Doctrine de Monroe et interventions des États-Unis en Amérique centrale et dans les Caraïbes
En conséquence, au début du XXe siècle, par des traités conclus avec la République dominicaine en 1907 (4) et avec Haïti en 1915 (5), les États-Unis ont fait reconnaître leur droit de percevoir et de décaisser les recettes douanières de ces nations ainsi que celui de protéger le receveur général des douanes et ses assistants dans l'exercice de leurs fonctions. Ces dispositions, qui faisaient de ces deux pays des protectorats américains de fait, ont été résiliées sous l'administration du président Franklin Roosevelt.

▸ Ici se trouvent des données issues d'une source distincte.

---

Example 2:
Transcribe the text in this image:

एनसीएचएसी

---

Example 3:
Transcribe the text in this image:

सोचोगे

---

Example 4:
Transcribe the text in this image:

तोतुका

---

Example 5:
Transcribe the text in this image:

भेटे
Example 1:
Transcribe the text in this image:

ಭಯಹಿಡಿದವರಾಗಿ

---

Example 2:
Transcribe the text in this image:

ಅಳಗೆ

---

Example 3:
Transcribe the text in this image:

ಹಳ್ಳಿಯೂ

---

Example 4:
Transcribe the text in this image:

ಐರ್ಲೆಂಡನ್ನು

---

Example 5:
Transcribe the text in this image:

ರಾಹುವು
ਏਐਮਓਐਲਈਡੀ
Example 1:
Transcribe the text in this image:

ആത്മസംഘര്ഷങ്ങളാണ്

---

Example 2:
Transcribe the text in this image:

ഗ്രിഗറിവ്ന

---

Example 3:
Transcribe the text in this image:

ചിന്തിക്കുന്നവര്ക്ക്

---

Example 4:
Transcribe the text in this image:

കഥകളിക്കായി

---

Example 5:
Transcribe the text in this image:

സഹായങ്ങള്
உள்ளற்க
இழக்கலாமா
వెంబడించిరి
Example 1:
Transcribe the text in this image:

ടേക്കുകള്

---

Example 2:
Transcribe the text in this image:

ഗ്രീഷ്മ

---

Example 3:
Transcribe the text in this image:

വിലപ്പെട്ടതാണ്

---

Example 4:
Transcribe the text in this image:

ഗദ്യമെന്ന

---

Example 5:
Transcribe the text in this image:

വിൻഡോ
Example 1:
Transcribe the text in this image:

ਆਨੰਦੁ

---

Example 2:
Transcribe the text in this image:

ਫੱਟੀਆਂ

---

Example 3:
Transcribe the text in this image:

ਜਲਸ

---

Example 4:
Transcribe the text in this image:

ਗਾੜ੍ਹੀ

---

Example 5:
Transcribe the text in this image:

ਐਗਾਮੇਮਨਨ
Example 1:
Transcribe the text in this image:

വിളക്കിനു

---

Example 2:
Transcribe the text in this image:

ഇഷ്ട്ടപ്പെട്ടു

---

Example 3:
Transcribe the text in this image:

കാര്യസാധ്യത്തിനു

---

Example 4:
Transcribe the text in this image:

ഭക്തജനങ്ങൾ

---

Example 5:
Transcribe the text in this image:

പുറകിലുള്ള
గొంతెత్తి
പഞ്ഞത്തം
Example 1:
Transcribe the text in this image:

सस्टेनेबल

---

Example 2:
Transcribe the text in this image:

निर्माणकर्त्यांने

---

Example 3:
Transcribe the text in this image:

Des insurrections intérieures intermittentes contre les autorités nationales ont conduit les États-Unis à intervenir pour rétablir l'ordre en Haïti de 1915 à 1934, et en République dominicaine de 1916 à 1924. Mais le but de ces interventions des forces armées américaines, appuyées par les traités en vigueur, était de maintenir ou de rétablir la stabilité politique et d'éliminer ainsi les possibilités d'interventions militaires de puissances étrangères, conformément aux principes de la doctrine de Monroe.

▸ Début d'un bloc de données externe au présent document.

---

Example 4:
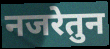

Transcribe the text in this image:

नजरेतुन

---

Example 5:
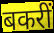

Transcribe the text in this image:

बकरीं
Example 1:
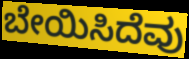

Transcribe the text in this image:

ಬೇಯಿಸಿದೆವು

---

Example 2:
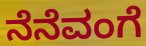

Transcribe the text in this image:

ನೆನೆವಂಗೆ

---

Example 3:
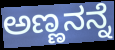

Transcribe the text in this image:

ಅಣ್ಣನನ್ನೆ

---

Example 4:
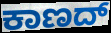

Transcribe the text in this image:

ಕಾಣದ್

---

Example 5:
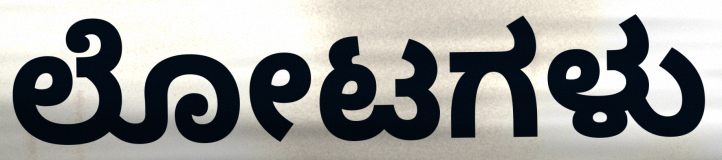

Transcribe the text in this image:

ಲೋಟಗಳು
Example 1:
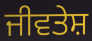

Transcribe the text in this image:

ਜੀਵਤੇਸ਼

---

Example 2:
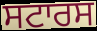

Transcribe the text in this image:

ਸਟਾਰਸ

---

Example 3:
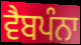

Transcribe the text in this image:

ਵੈਬਪੰਨਾ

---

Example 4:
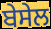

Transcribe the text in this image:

ਬੇਸੇਲ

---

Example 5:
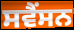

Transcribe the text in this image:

ਸਵੈਂਸਨ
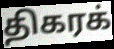
திகரக்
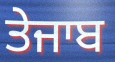
ਤੇਜਾਬ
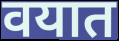
वयात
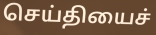
செய்தியைச்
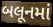
બલૂનમાં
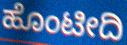
ಹೊಂಟೀದಿ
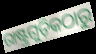
ରାଷ୍ଟ୍ରଗୁଡ଼ିକଠାରୁ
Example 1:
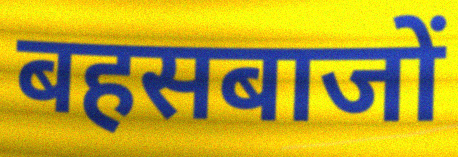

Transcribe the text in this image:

बहसबाजों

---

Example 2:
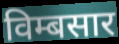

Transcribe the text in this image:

विम्बसार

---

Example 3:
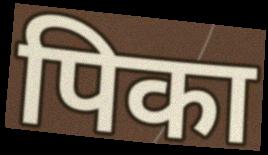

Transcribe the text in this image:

पिका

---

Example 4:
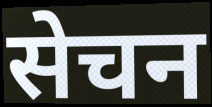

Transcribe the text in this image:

सेचन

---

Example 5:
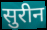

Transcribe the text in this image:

सुरीन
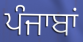
ਪੰਜਾਬਾਂ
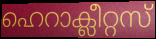
ഹെറാക്ലീറ്റസ്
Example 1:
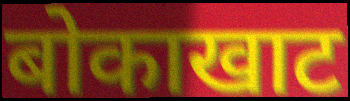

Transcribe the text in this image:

बोकाखाट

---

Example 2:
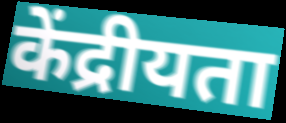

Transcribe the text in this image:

केंद्रीयता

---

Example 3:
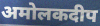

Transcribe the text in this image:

अमोलकदीप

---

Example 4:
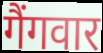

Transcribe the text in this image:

गैंगवार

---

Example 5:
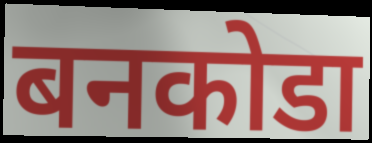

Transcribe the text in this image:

बनकोडा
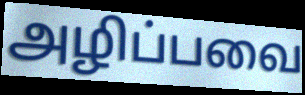
அழிப்பவை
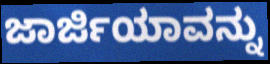
ಜಾರ್ಜಿಯಾವನ್ನು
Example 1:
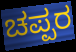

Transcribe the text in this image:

ಚಪ್ಪರ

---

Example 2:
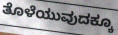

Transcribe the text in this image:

ತೊಳೆಯುವುದಕ್ಕೂ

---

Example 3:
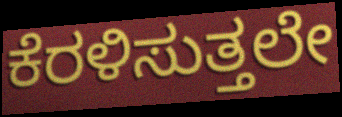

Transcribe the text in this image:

ಕೆರಳಿಸುತ್ತಲೇ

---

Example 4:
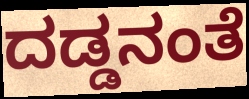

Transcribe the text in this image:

ದಡ್ಡನಂತೆ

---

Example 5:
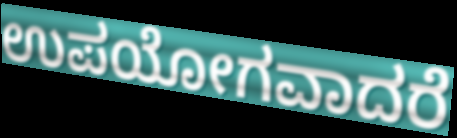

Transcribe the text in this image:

ಉಪಯೋಗವಾದರೆ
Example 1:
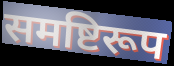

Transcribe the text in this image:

समष्टिरूप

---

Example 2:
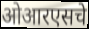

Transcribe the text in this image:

ओआरएसचे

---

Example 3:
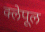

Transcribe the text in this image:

क्लेपूल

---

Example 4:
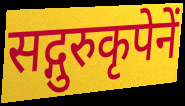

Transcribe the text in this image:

सद्गुरुकृपेनें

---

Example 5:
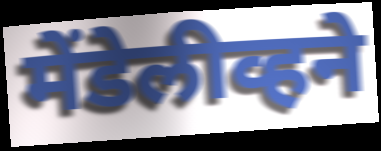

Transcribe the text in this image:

मेंडेलीव्हने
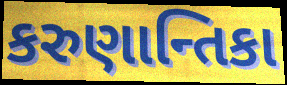
કરુણાન્તિકા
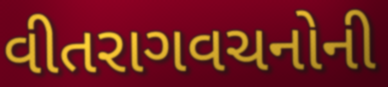
વીતરાગવચનોની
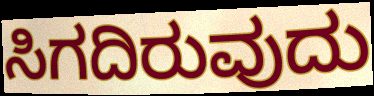
ಸಿಗದಿರುವುದು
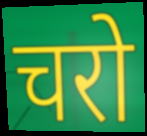
चरो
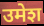
उमेश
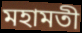
মহামতী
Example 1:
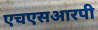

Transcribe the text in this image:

एचएसआरपी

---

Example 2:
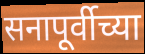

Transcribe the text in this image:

सनापूर्वीच्या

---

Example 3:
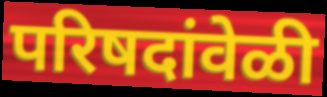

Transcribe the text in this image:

परिषदांवेळी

Des préoccupations analogues concernant les interventions étrangères dans un Nicaragua au régime politique instable ont conduit les États-Unis à accéder à la demande du président Adolfo Diaz et à envoyer leurs troupes dans ce pays en 1912 pour y rétablir l'ordre. Par le traité Bryan-Chamorro de 1914 avec le Nicaragua, les États-Unis avaient obtenu le droit de protéger le futur canal de Panama et de préserver leurs droits de propriété concernant tout futur canal inter-océanique passant par le Nicaragua de même que les îles nicaraguayennes louées en vue de leur utilisation comme bases militaires. Le traité Bryan-Chamorro accordait aussi aux États-Unis le droit de prendre toute mesure nécessaire afin de réaliser les objectifs du traité (6). Il faisait donc du Nicaragua un quasi-protectorat des États-Unis. Les États-Unis ont invoqué la menace que les troubles politiques pouvaient constituer pour le canal de Panama ou pour leur droit de construire un autre canal pour justifier leur intervention et la présence prolongée de leurs forces armées au Nicaragua, considérant qu'ils contribuaient ainsi à la stabilité politique du pays. Les forces américaines ont été retirées du Nicaragua en 1933. Outre les cas qui viennent d'être mentionnés, les États-Unis sont intervenus en République dominicaine en 1965, à la Grenade en 1983 et au Panama en 1989, en réponse aux préoccupations inspirées par les menaces que l'instabilité politique faisait peser sur leurs ressortissants ou leurs intérêts dans ces pays. Bien que ces interventions militaires américaines dans les pays d'Amérique centrale et des Caraïbes aient prêté à controverse, l'examen du contexte dans lequel elles se situaient permet de dire objectivement qu'aucune d'elles ne constituait un emploi préventif de la force militaire de la part des États-Unis (7).
Notes
(4) 7 UST 196.
(5) 8 UST 660.
(6) 10 UST 379.
(7) Pour un excellent exposé sur la politique des États-Unis à l'égard des nations des Caraïbes et de l'Amérique centrale au cours de la première moitié du XXe siècle, voir A Diplomatic History of the United State de Samuel Flagg Bemis. New York. Holt, Rinehart and Winston, Inc. 1965, pp. 519-538. Pour une étude historique détaillée contenant d'intéressants aperçus et remarques sur les mesures prises par les États-Unis envers les nations des Caraïbes et de l'Amérique centrale, voir les chapitres 9, 11 et 12 de The Latin American Policy of the United States de Samuel Flagg Bemis. New York. Harcourt, Brace & World, 1943. (Ré-impression en livre de poche à New York, par W. W. Norton & Company, Inc., 1967).